Lettera dal carcere di Saadi Gheddafi

Il figlio del Colonnello scrive al vecchio compagno Totò Di Natale. Prigioni, torture, amori e amici nel ricordo di un anno passato assieme all'Udinese

Caro Totò ti scrivo così mi distraggo un po’,

sono nel carcere di Al-Hadba, a Tripoli, accusato di un crimine che non ho commesso: l’uccisione di un calciatore. Un calciatore che uccide un altro calciatore. Non ti sembra assurdo? Gli è bastato avere l’uomo, l’accusa l’hanno trovata poi, ripescando da vecchie storie di quando ero presidente della Federazione Libica e capitano della nazionale. Il tempo scorre lentamente. Vivo in una cella spoglia, con una piccola finestra. Non vedo nessuno a parte i miei aguzzini. L’unica libertà che mi è concessa è un fornello elettrico su cui, la sera, posso cucinare qualcosa. Quando i peperoni, gli spinaci e le melanzane in padella parleranno, mi sentirò meno solo. Di notte il deserto è freddo, la brezza è costante e il riscaldamento non esiste. Di giorno invece il sole proietta strane ombre sul pavimento, quasi a voler affermare che, se voglio uscire, devo prima risolvere gli enigmi nascosti in quelle figure. Oggi è stato un mattino insolitamente uggioso, una rarità per questa città. Niente sole, nessuna sciarada da interpretare. E così mi sono venute in mente le brume di Codroipo, l’odore che la pioggia sospira dai prati di erba viva di Casarsa della Delizia, i focolari di Palmanova. La memoria è come il mare, può restituire brandelli di rottami a distanza di anni. E i miei rottami sono le nostre giornate a Udine. Nessun posto è davvero lontano. Se si desidera essere accanto a qualcuno che si ama, forse non si è già lì?
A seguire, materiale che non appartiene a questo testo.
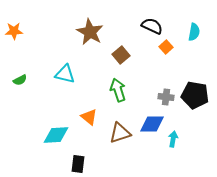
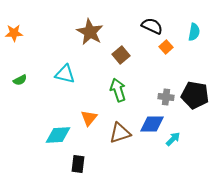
orange star: moved 2 px down
orange triangle: moved 1 px down; rotated 30 degrees clockwise
cyan diamond: moved 2 px right
cyan arrow: rotated 35 degrees clockwise
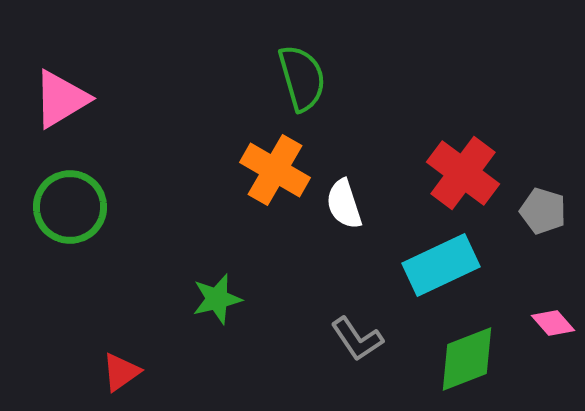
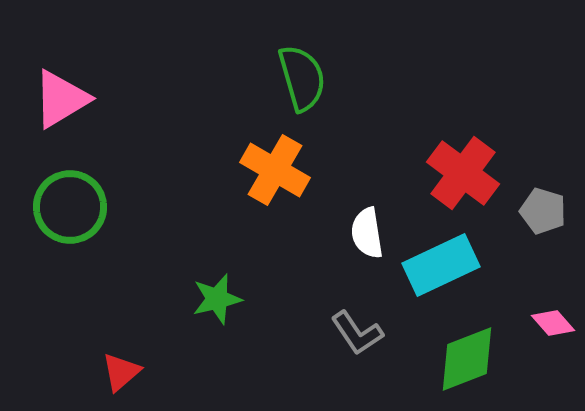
white semicircle: moved 23 px right, 29 px down; rotated 9 degrees clockwise
gray L-shape: moved 6 px up
red triangle: rotated 6 degrees counterclockwise
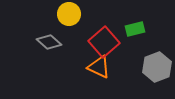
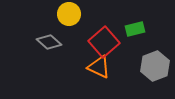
gray hexagon: moved 2 px left, 1 px up
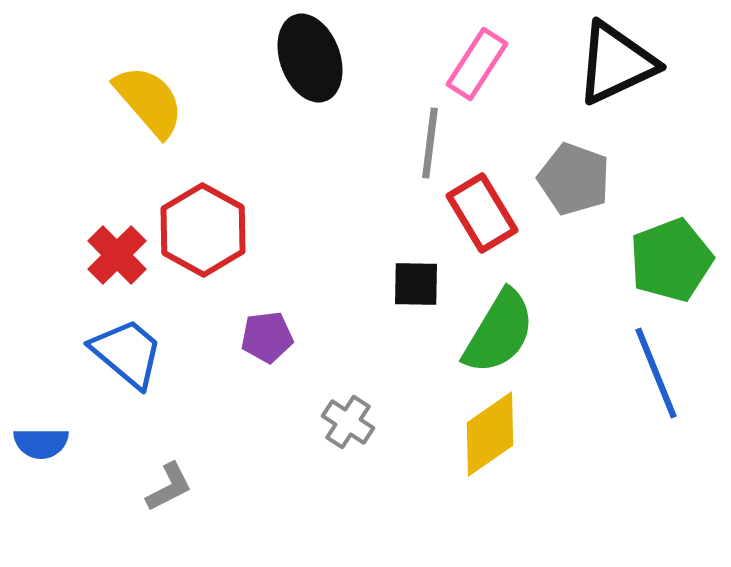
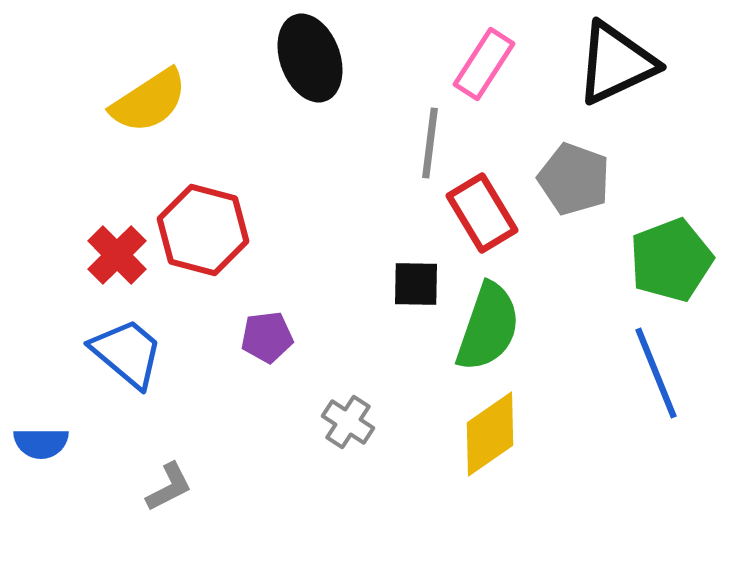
pink rectangle: moved 7 px right
yellow semicircle: rotated 98 degrees clockwise
red hexagon: rotated 14 degrees counterclockwise
green semicircle: moved 11 px left, 5 px up; rotated 12 degrees counterclockwise
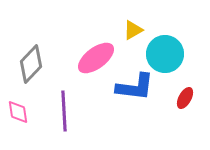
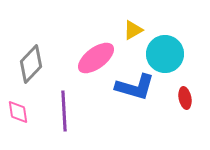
blue L-shape: rotated 9 degrees clockwise
red ellipse: rotated 40 degrees counterclockwise
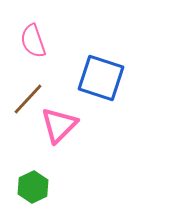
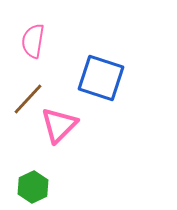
pink semicircle: rotated 28 degrees clockwise
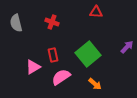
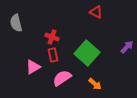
red triangle: rotated 24 degrees clockwise
red cross: moved 15 px down
green square: moved 1 px left, 1 px up; rotated 10 degrees counterclockwise
pink semicircle: moved 1 px right, 1 px down
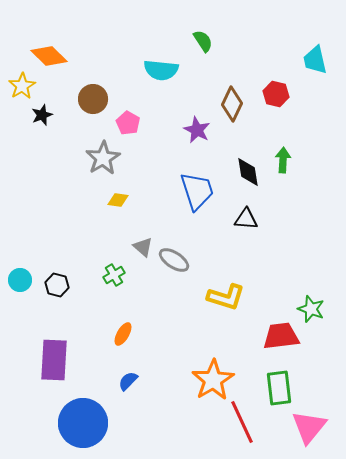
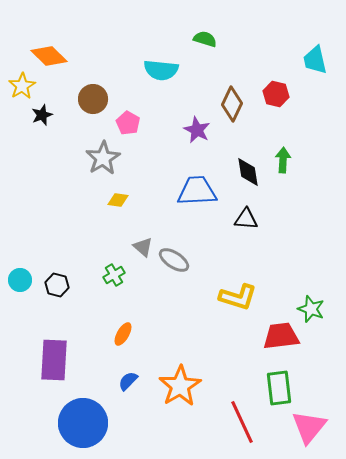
green semicircle: moved 2 px right, 2 px up; rotated 40 degrees counterclockwise
blue trapezoid: rotated 75 degrees counterclockwise
yellow L-shape: moved 12 px right
orange star: moved 33 px left, 6 px down
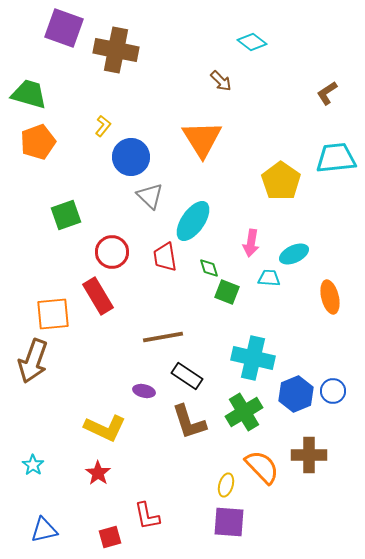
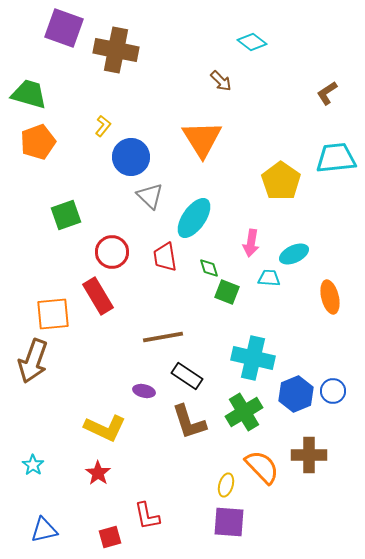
cyan ellipse at (193, 221): moved 1 px right, 3 px up
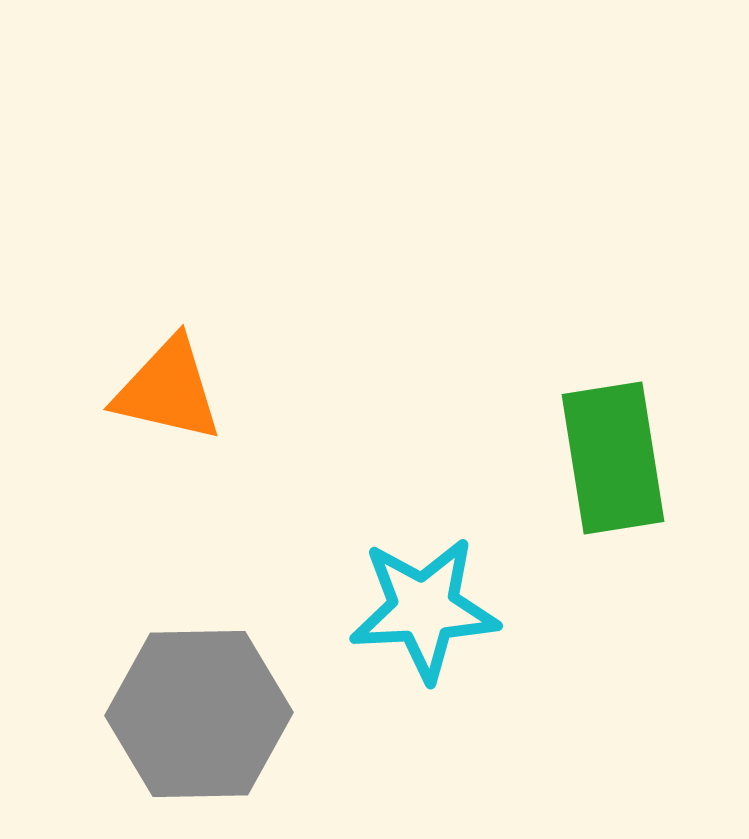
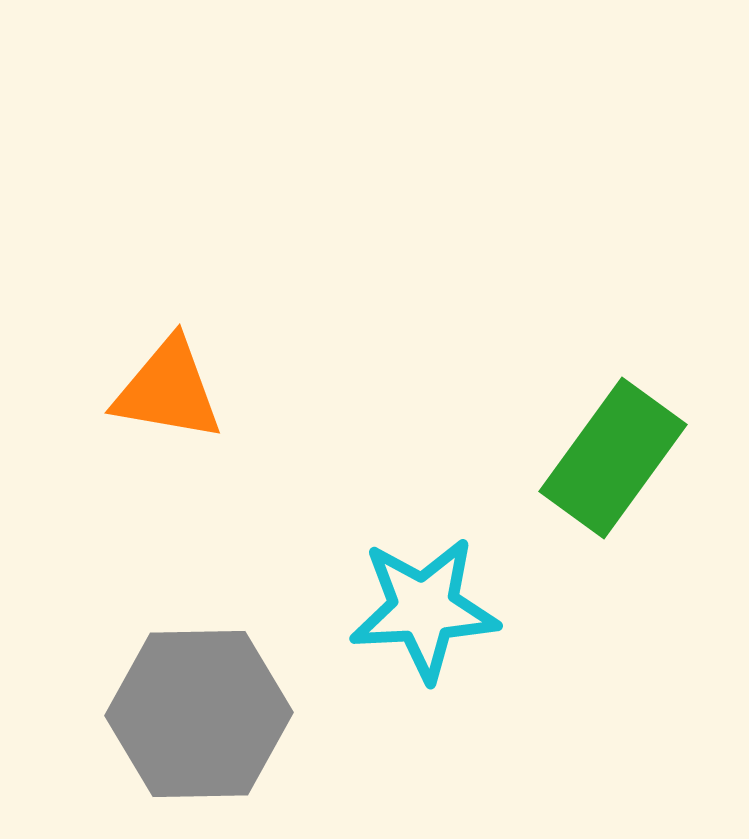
orange triangle: rotated 3 degrees counterclockwise
green rectangle: rotated 45 degrees clockwise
Alloggiavo all’hotel La’ di Moret, un quattro stelle alla periferia della città. Ristorante eccellente, cantina fornita e punto di ritrovo della gente del calcio. Oltre che di tutto quello che ci girava attorno. Avevo riservato l’ultimo piano dell’hotel, per me, i miei servi, gli autisti, le guardie del corpo, i segretari e la mia cara Dina. Ti ricordi le nostre passeggiate con la Dina? Era la mia regina. Avevo ordinato che dormisse su un letto matrimoniale, mentre il suo istruttore riposava su una cuccia per terra. Veniva servita sempre in camera con cibo di qualità: riso pilaf, i migliori filetti, carote selezionate. Gli occhi di un animale hanno il potere di parlare un grande linguaggio. Me l’hanno sgozzata tre anni fa, quando i predoni hanno saccheggiato la nostra villa di Sirte. Ogni tanto vi immagino con il naso in qualche giornale mentre cercate di capire cosa stia succedendo qui, in questo maelstrom di follia. Vi vedo confabulare sotto le docce, dopo l’allenamento, commentando imbarazzati gli osceni video di tortura che i miei aguzzini hanno girato. L’umiliazione e la tortura sono i mezzi più sicuri per assolvere i robusti scellerati e per condannare i deboli innocenti.